エリアルヘロンが黒蛇を激しい接近戦に持ち込む。



エナジーブレードがぶつかるたびに火花が散る。



黒蛇の一撃がエリアルヘロンのエナジーブレードを弾き飛ばした。



エリアルヘロンは即座にバーストマグナムを装備して、全速力で遠ざかる。



黒蛇も全速力でエリアルヘロンのコックピットを貫かんと追跡する。



「まだだ、あと少し」



俺はタイミングを見計らった。



動悸が身体中を火照らせる。



黒蛇が迫ってくる。



「今だ!」



俺は急ブレーキをかけた。



黒蛇がとんでもない速さで近づいてくる。



「うおおおおお!」



バギュゥゥゥゥン!



黒蛇が回避しようと上昇するが間に合わなかった。



黒蛇の下腹部をバーストマグナムが貫く。



黒蛇が爆発四散した。




「、、、、、勝った?もしかして俺、黒蛇に勝ったぁぁぁぁ!?」



俺は喜びを爆発させた。



⭐️⭐️⭐️



「聞こえるか?ハナサギ、ハナサギ!」



ミネーは懸命にハナサギの名を読んでいた。



突如通信が途絶えたのを察知したミネーとカガリは通信妨害の原因を探っていたのだ。



通信を何度も試みていると、突然ハナサギの絶叫が耳にこだました。



「勝ったぁぁぁぁ!?」



「うるさっ!」



「繋がったか!」



カガリが安心したように尋ねる。



「聞いてくれよ、ミネー!俺黒蛇に勝ったぜ!」



「ったく、心配、、、、、へ?黒蛇?」



ミネーが呆然とする。



「黒蛇が同時に二機も?」



カガリが訝しむ。



「いやいや、黒蛇だぜ?」



ミネーがそこじゃないだろ、と言わんばかりにツッコむ。



「あ、そうか。凄いじゃないか」



カガリは思い出したように軽ーく褒めただけだった。



「えー、さすがS(シンギュラリティ)って感じだなぁ」



「天体破壊兵器の格納場所は見つけているわ。バーストマグナムで攻撃してみたけど針穴ひとつ開かなかったわ。兵器が露出するのを待つしかないみたいよ」



エレンが報告する。



「分かった。艦隊を進軍させよう。おそらくこいつはシールドやターボレーザーを一切搭載していない。アーマードスーツだけで防空機能を担っているんだろう」



「そんな脳筋か?」



「エネルギーを天体破壊兵器に集中させている、と言う設定なんだろう。
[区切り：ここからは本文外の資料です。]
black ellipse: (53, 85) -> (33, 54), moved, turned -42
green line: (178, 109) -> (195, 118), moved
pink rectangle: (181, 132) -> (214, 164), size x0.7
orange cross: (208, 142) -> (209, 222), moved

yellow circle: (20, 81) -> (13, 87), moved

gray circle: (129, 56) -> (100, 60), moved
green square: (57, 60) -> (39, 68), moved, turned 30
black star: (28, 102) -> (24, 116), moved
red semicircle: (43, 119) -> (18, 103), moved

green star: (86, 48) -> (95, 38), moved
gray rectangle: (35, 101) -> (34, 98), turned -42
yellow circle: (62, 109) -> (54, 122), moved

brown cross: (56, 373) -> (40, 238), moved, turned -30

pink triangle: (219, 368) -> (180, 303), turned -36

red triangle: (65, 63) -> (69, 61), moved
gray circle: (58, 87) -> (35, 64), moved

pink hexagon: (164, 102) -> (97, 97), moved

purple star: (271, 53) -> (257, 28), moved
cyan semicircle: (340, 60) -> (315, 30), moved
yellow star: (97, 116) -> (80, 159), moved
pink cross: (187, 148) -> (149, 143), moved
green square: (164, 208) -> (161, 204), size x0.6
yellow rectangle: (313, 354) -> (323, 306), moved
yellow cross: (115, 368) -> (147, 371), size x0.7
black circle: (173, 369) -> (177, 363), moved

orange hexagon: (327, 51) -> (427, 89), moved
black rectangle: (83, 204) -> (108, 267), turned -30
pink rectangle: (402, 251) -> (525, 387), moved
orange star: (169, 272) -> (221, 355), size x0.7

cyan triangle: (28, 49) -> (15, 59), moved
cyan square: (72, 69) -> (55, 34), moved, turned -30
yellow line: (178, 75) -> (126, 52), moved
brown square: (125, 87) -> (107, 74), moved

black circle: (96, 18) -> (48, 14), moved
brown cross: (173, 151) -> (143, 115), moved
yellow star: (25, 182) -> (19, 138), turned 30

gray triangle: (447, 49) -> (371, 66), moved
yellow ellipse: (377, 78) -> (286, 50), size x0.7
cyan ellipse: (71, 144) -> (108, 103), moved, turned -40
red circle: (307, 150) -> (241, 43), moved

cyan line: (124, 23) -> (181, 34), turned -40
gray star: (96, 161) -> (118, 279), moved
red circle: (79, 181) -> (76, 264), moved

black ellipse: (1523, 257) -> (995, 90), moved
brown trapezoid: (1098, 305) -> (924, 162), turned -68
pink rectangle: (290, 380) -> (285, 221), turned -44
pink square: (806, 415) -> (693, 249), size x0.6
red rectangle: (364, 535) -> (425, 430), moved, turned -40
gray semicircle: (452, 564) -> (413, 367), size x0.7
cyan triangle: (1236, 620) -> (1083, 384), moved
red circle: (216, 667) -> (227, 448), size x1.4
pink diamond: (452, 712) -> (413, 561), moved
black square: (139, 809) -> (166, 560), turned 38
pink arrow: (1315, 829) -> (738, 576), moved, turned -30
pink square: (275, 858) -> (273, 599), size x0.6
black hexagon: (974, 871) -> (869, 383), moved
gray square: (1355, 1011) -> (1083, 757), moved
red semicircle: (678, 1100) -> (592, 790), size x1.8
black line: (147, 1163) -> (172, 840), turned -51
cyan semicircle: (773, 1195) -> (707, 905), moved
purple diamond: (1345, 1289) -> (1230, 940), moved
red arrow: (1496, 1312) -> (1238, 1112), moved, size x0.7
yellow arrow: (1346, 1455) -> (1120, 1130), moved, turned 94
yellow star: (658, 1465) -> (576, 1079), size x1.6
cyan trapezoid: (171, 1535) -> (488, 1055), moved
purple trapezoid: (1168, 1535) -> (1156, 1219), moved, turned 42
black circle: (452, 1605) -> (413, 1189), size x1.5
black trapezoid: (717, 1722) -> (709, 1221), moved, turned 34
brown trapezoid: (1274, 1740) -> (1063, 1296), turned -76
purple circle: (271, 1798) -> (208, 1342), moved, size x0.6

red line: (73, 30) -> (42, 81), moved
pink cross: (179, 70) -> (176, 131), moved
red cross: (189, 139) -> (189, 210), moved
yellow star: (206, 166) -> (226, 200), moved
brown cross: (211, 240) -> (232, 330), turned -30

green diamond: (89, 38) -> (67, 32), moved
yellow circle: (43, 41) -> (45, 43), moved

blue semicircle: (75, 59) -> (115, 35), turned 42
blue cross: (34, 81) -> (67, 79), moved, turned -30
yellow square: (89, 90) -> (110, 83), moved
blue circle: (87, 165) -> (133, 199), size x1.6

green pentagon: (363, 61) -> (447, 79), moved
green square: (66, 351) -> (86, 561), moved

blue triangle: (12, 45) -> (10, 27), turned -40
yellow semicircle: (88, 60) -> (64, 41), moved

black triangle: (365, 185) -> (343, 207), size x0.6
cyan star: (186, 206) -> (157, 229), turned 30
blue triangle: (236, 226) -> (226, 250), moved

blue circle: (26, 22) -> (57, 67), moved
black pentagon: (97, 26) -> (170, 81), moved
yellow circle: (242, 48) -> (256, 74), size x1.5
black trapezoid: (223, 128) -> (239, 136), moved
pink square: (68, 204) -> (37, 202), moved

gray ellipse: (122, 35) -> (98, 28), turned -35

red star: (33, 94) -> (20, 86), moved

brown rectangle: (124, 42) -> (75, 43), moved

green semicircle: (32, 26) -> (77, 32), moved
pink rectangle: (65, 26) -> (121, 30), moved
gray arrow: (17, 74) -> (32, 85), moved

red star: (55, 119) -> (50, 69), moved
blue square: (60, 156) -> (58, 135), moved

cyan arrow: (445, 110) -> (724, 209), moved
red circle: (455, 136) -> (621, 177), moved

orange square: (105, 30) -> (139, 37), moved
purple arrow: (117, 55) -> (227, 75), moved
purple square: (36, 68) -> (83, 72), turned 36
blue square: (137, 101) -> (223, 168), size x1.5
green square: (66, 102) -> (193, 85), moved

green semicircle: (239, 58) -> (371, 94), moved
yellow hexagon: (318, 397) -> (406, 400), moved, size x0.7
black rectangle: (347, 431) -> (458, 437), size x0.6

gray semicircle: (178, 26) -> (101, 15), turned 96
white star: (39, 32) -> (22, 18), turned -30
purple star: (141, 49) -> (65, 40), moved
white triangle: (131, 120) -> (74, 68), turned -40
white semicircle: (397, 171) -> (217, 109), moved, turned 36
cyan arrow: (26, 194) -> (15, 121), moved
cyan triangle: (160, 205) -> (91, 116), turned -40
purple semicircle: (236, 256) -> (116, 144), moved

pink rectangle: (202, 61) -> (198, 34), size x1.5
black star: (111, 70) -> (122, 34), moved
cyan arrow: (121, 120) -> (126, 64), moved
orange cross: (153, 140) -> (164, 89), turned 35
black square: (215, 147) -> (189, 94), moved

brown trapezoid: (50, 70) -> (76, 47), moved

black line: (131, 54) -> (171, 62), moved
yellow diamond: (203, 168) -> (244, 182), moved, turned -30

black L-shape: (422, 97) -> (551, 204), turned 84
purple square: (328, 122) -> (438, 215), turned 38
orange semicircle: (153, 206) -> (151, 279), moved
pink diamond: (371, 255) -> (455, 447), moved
俺たちができることは天体破壊兵器が露出するまで、ひたすらアーマードスーツを倒すことだ」



「分かった。アリス達もこっちに呼ぼう。敵はできるだけ前の方で抑えた方が良いと思う」



俺の意見に皆が賛同する。



⭐️⭐️⭐️



《と言うわけだ。艦隊を動かしてくれ》



カガリからの通信を受け取ったユカが指示を出す。



「了解。グレイス、全部隊をデモンズへ向かわせて」



《は?なに言ってるんだ?》



「そのまんまよ。全部隊を動かして」



《ユカ艦長》



フレイが通信を繋いできた。



《この戦闘のゆくすえをあなたに託します。後は私がなんとかします。だから、だからデモンズを、、、、、》



「言うに及びませんよ、フレイさん。もとよりそのつもりなので。全艦隊に告ぐ!これよりデモンズに一切攻撃を仕掛ける。最大戦速でデモンズへ進軍せよ!」



ユカの指示を受けた艦隊が動き出す。



グレイス達もデモンズに向けて移動を開始した。



⭐️⭐️⭐️



その日、『スペースウォーリャーズ』の歴史に新たなプレイヤーネームがひっそりと刻まれた。



エリアルSシンギュラリティプライマル、カガリ以来初となる黒蛇の単独撃破者。